3.1  Remove the Help facility.

        By removing the help facility, the vulnerability cannot be
        exploited.  This solution is implemented by issuing the following
        command as root:

  # /bin/mv /usr/sbin/sgihelp /usr/sbin/sgihelp.disabled

        The sgihelp facility can be reenabled by renaming the
        sgihelp.disabled file back to sgihelp after the patches detailed
  below have been applied.
  
        Another method that is functionally equivalent to renaming the
        sgihelp binary is to remove it by issuing the following commands as
        root:

  # versions remove sgihelp.sw.eoe

  To reinstall the software after the patches detailed below have
  been applied, the following commands can be used:

  # inst -f /CDROM/dist/sgihelp
  Inst> install sgihelp.sw.eoe
  Inst> go

        The impact of this solution is that the "Help" facilities within
        the IRIX system will not function for any user.

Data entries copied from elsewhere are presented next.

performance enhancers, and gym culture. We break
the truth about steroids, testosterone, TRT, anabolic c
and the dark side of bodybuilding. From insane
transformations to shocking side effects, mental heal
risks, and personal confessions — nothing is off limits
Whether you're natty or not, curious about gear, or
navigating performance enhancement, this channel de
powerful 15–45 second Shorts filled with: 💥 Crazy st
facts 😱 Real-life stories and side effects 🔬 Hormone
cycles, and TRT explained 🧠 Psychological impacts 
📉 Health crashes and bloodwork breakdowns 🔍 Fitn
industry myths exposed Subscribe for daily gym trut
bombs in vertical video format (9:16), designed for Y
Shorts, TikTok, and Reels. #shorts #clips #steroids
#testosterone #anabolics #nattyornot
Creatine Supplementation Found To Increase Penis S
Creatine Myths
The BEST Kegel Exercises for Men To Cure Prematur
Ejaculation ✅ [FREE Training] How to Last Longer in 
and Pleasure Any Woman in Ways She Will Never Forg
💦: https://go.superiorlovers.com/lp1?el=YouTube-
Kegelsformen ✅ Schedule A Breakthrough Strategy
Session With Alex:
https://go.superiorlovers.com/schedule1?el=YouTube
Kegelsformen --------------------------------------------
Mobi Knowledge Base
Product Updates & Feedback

        This solution removes the vulnerability.

****  Note:  This is the only solution available for versions of IRIX
****  other than 5.2.  The supplied patches will operate only for
****  IRIX

3.2  Install the Silicon Graphics supplied patches

****  Note:  This solution will only operate for IRIX version 5.2.
****  Earlier versions must either use solution 3.1, or upgrade to
****  IRIX 5.2 and apply either of solutions 3.1 or 3.2.

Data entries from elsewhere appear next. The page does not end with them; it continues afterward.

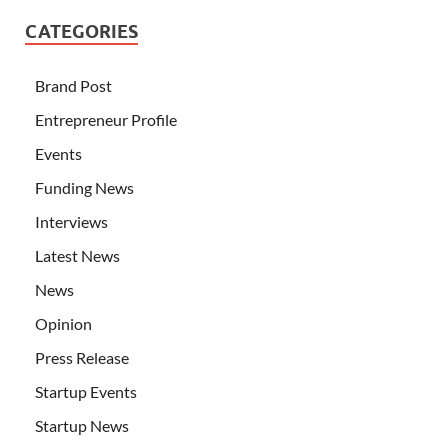
CATEGORIES
Brand Post
Entrepreneur Profile
Events
Funding News
Interviews
Latest News
News
Opinion
Press Release
Startup Events
Startup News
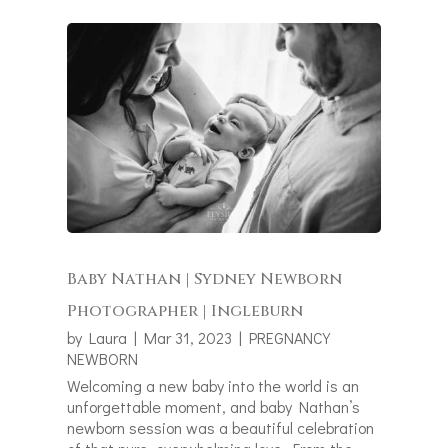
Baby Nathan | Sydney Newborn
Photographer | Ingleburn
by
Laura
|
Mar 31, 2023
|
PREGNANCY
NEWBORN
Welcoming a new baby into the world is an
unforgettable moment, and baby Nathan’s
newborn session was a beautiful celebration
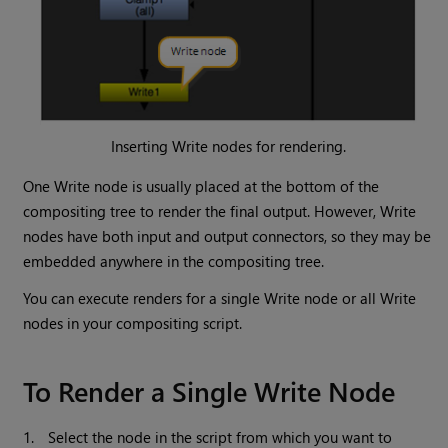
Inserting
Write
nodes for rendering.
One
Write
node is usually placed at the bottom of the
compositing tree to render the final output. However,
Write
nodes have both input and output connectors, so they may be
embedded anywhere in the compositing tree.
You can execute renders for a single
Write
node or all
Write
nodes in your compositing script.
To Render a Single
Write
Node
1.
Select the node in the script from which you want to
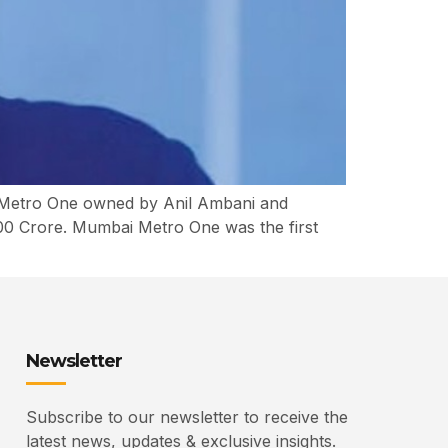
i Metro One owned by Anil Ambani and
00 Crore. Mumbai Metro One was the first
Newsletter
Subscribe to our newsletter to receive the
latest news, updates & exclusive insights.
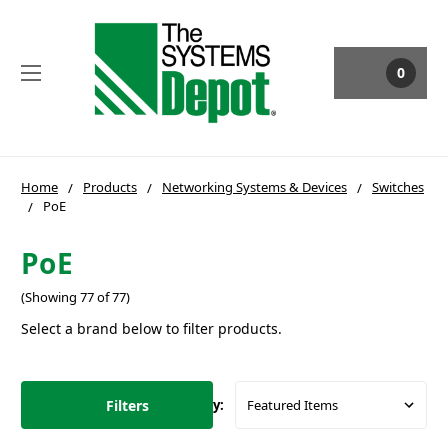
0
Home
Products
Networking Systems & Devices
Switches
PoE
PoE
(Showing 77 of 77)
Select a brand below to filter products.
Filters
Sort By:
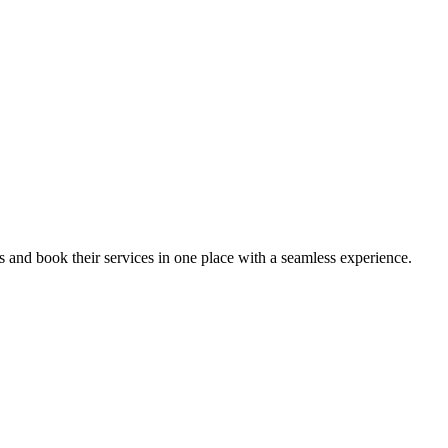
ips and book their services in one place with a seamless experience.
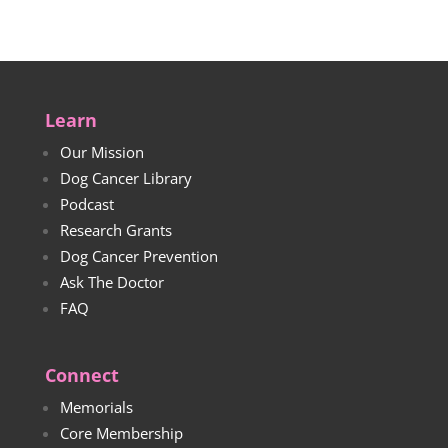
Learn
Our Mission
Dog Cancer Library
Podcast
Research Grants
Dog Cancer Prevention
Ask The Doctor
FAQ
Connect
Memorials
Core Membership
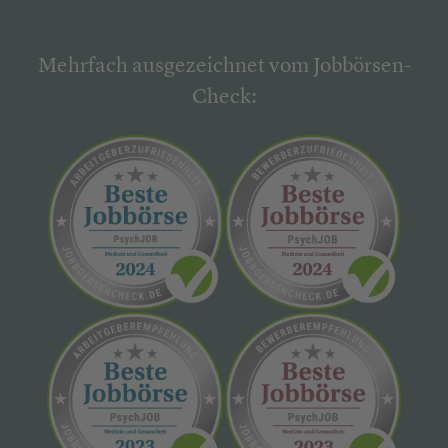
Mehrfach ausgezeichnet vom Jobbörsen-
Check:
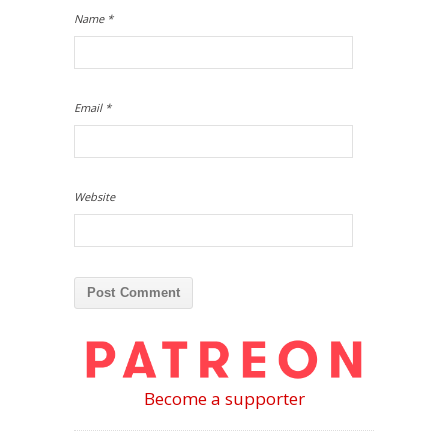
Name
*
Email
*
Website
Become a supporter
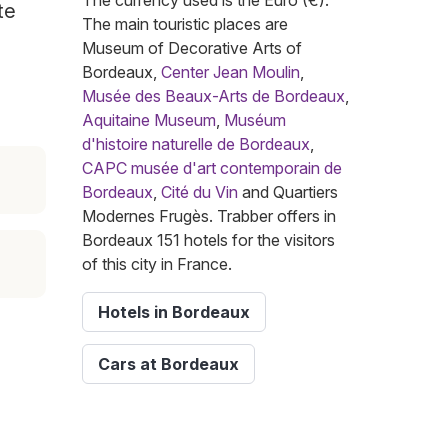
The currency used is the Euro (€).
te
The main touristic places are
Museum of Decorative Arts of
Bordeaux,
Center Jean Moulin
,
Musée des Beaux-Arts de Bordeaux
,
Aquitaine Museum
,
Muséum
d'histoire naturelle de Bordeaux
,
CAPC musée d'art contemporain de
Bordeaux
,
Cité du Vin
and Quartiers
Modernes Frugès. Trabber offers in
Bordeaux 151 hotels for the visitors
of this city in France.
Hotels in Bordeaux
Cars at Bordeaux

  If you are running IRIX 5.2, obtain and install patch65 according
  to the instructions provided. These instructions can be found in the
  "relnotes.patchSG0000065" file in the patch65.tar file (see below).

  To install this patch successfully, you need to have the latest SGI
  "inst" program installed (this is available as patch00 or patch34).

  SGI has provided instructions for determining if the new install
  program is on your system. We have placed these in an appendix
  at the end of this advisory.

  Filename           patch65.tar
  Standard Unix Sum  63059 1220
  System V Sum       15843 2440
  MD5                af8c120f86daab9df74998b31927e397


  Filename           patch34.tar.Z
  Standard Unix Sum  11066 15627
  System V Sum       1674 31253
  MD5                2859d0debff715c5beaccd02b6bebded

  Patches are available on CD. Contact your nearest SGI service
        provider for distribution.  SGI advise that customers do not
        require a service support agreement to receive the security
        patches.


----------------------------------------------------------------------------
The AUSCERT team wishes to thank Max Hailperin of Gustavus Adolphus
College, Douglas Ray of Melbourne University, Jeffrey Olds of Silicon
Graphics, and members of the CIAC and CERT teams for their advice and
cooperation in this matter.
----------------------------------------------------------------------------

If you believe that your system has been compromised, contact AUSCERT or your
representative in FIRST (Forum of Incident Response and Security Teams).

Internet Email:  auscert@auscert.org.au
Facsimile:  (07) 365 4477
AUSCERT Hotline:(07) 365 4417
  AUSCERT personnel answer during business hours (AEST GMT+10:00).
  (On call after hours for emergencies).

Australian Computer Emergency Response Team
c/- Prentice Centre
The University of Queensland
Qld.  4072.
Australia.


-------------------------------------8<--------------------------------------

Appendix to AA-94.04

There are three patches related to this Advisory - patch00, patch34, and patch65.

Patch34 is an update to patch00 which modifies the "inst" program to
be able to handle patch updates.  At least one of patch00 or patch34
is required to be installed before installing patch65.  To determine
if the new inst program is already installed on your system,
the following command can be issued:

  # versions patch\*
  I = Installed, R = Removed

     Name                 Date      Description

  I  patchSG0000034       08/10/94  Patch SG0000034
  I  patchSG0000034.eoe1_sw 08/10/94 IRIX Execution Environment Software
  I  patchSG0000034.eoe1_sw.unix 08/10/94 IRIX Execution Environment


If patchSG0000000 or patchSG0000034 (as seen above) is loaded,
then it is only necessary to download patch65 as described in the advisory.
This is important since patch34 is rather large (16MB).

Otherwise, download both patch34 and patch65.  Install patch34 first,
then patch65.  To install patch34, uncompress and untar "patch34.tar.Z"
and follow the instructions in the "README.FIRST" file.